The New England Patriots will be the first team to play the Rams at Anaheim, in an exhibition. Carroll Rosenbloom, the late owner of the Rams, promised the honor to Bill Sullivan, owner of the Pats. New England is scheduled to play the Raiders in another exhibition the next week. The question now is where, in Los Angeles or Oakland?
Mike McCormack, new coach of the Colts, already is tuned into his leader, Bert Jones. McCormack is a close friend of the quarterback's father, Dub, a teammate of his in Cleveland.
"Los Angeles" magazine in an article, "Steve Rosenbloom Fights Back," refers to his stepmother, Georgia Rosenbloom, as "C.R.'s lively and iron-handed 52-year-old widow." C.R. was Steve's father Carroll.
There is a bittersweet aftermath to Georgia's firing of Steve. His six percent share of the Rams' stock will appreciate in value with the move to Anaheim, before he has to sell it.
He eventually must dipose of his stock to avoid a conflict of interest, because he now is vice president and general manager of the New Orleans Saints, in the same division.

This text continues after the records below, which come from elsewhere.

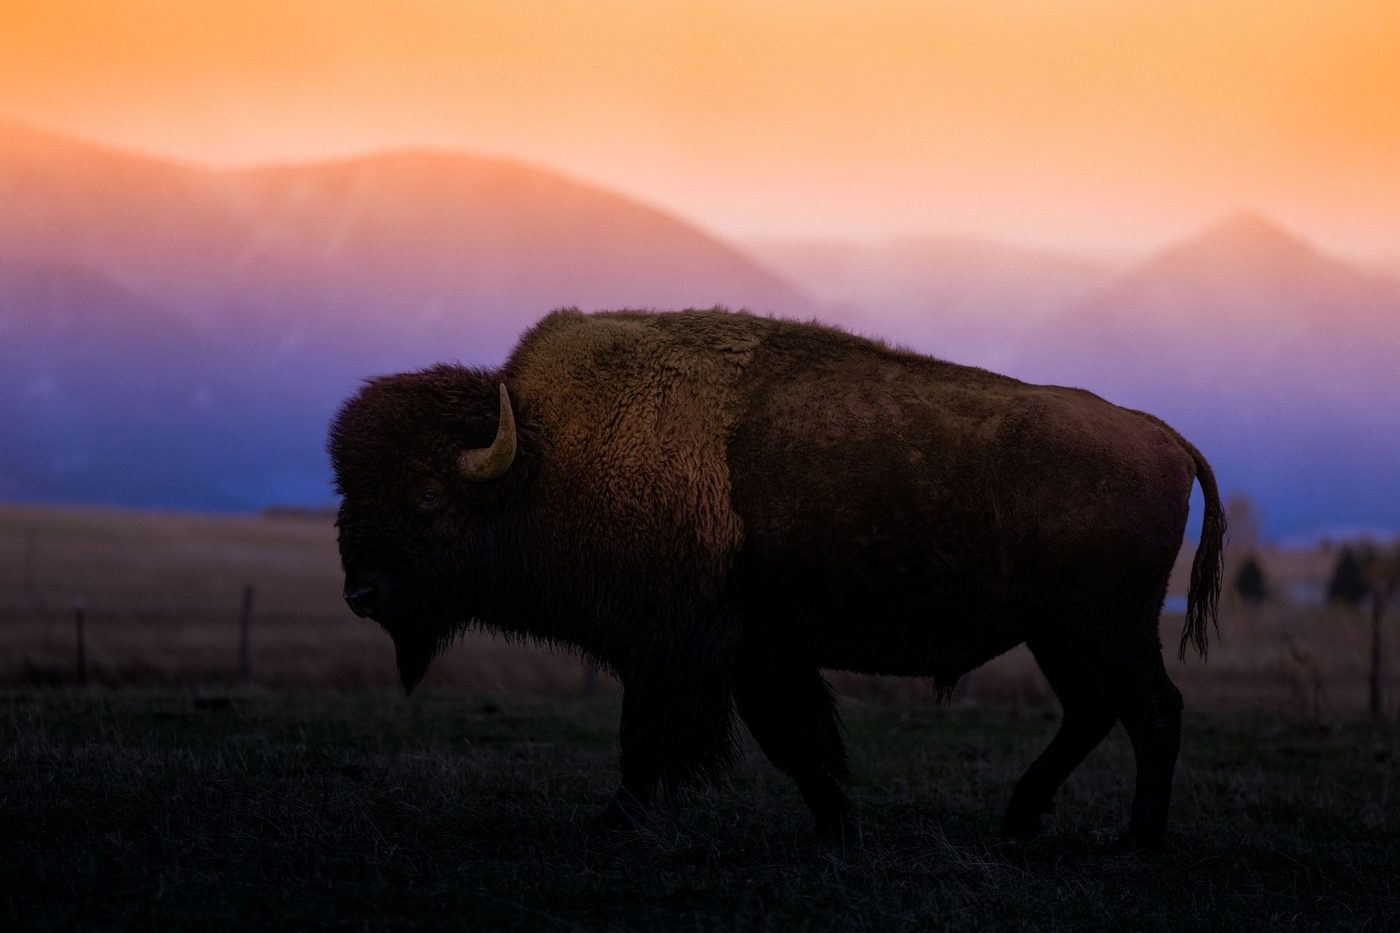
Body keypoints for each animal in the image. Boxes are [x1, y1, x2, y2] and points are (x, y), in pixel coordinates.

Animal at [329, 308, 1225, 848]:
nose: (360, 594)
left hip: (1103, 629)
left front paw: (612, 822)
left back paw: (1135, 839)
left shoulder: (676, 648)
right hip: (1065, 636)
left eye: (426, 496)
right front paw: (836, 826)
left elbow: (649, 739)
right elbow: (799, 743)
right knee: (1097, 711)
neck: (549, 455)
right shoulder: (759, 653)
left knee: (1152, 711)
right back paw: (1020, 817)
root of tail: (1163, 434)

A former associate of Jack Kent Cooke, the Redskin owner who recently disposed of his sports empire here, alludes to him as "Napolean on wheels." Cooke once made a bid for the Los Angeles Herald-Examiner, and the prospect of Cooke operating in opposition to the powerful Los Angeles Times was not dismissed lightly by the Chandler family, who own the Times.
"He loves war games," and admirer says of Cooke.
Coach Chuch Noll said, "I'm quoting Cole Porter," when asked about leaving better weather in Pittsburgh for the cooler, wetter atmosphere here. "Hate California, it's cold and it's damp; that's why the lady is a tramp" . . .
Did he anticipate the Rams perhaps using seven defensive backs against his Steelers, as they did against Dallas? "They may use seven, six or four, but they won't use three," he predicted.
John McKay said of a reserve player who did not figure largely in the Buccaneer success this year, "It was a pleasure to watch him in practice; he always goes as hard as he can." So the coach wrote a $1,000 check and gave it to the player at Christmas.
Quarterback Mike Kruczek of the Steelers, a graduate of St. John's High in Washington, says that when the players receive special checks from management, owner Art Rooney write personal note of appreciation on the checks.
The NFL's security staff arranges for dogs trained to smell for explosives to "sweep" the stadiums before Super Bowls. The precaution was instituted after an incident five years ago in Miami, when an international political group blew off the door of a police station there near Super Bowl time.
Vince Ferrangmo of the Rams is in medical school and he was asked the other days if a player's I.Q. is a factor in football. "Well, he said, there is cliche which says, 'you can't be too smart if you play football.' But, seriously, you can make football terribly complicated or simple. You need some 'smarts' and some common sense."